▶ DATA TO USE
— Start —

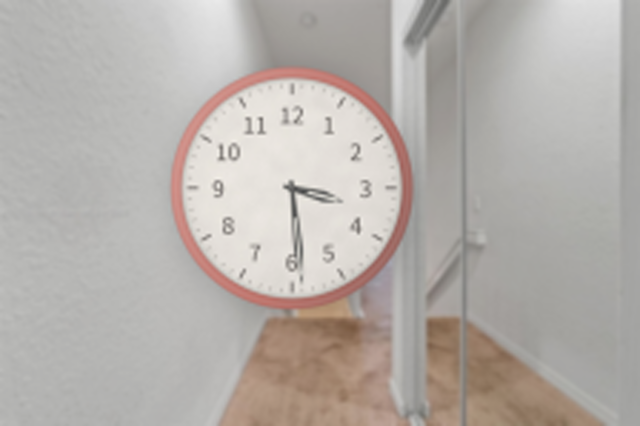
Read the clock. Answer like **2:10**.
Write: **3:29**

— End —
— Start —

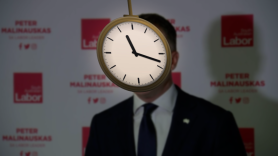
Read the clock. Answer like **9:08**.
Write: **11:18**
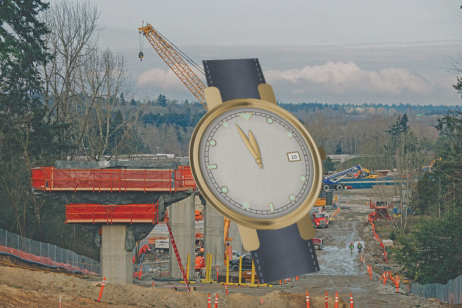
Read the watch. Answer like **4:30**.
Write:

— End —

▶ WHAT TO PRODUCE
List every line in the items above that contains the word "Read".

▶ RESULT BELOW
Read the clock. Answer like **2:10**.
Read the clock. Answer like **9:08**.
Read the watch. Answer like **4:30**.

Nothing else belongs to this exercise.